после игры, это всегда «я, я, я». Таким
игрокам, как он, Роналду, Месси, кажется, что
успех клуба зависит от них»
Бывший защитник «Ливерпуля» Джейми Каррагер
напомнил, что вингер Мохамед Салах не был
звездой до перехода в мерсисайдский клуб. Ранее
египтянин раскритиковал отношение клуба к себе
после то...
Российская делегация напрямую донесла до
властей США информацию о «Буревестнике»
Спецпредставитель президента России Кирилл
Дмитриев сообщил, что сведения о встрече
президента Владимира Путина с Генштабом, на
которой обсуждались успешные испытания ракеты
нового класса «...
○ ○ ○ ○ ○ ○ ○
◆ **Your goal**
Can you copy the data verbatim, from its opening line through the line with "Дмитриев сообщил, что сведения о встрече"?

◆ **Exercise answer**
после игры, это всегда «я, я, я». Таким
игрокам, как он, Роналду, Месси, кажется, что
успех клуба зависит от них»
Бывший защитник «Ливерпуля» Джейми Каррагер
напомнил, что вингер Мохамед Салах не был
звездой до перехода в мерсисайдский клуб. Ранее
египтянин раскритиковал отношение клуба к себе
после то...
Российская делегация напрямую донесла до
властей США информацию о «Буревестнике»
Спецпредставитель президента России Кирилл
Дмитриев сообщил, что сведения о встрече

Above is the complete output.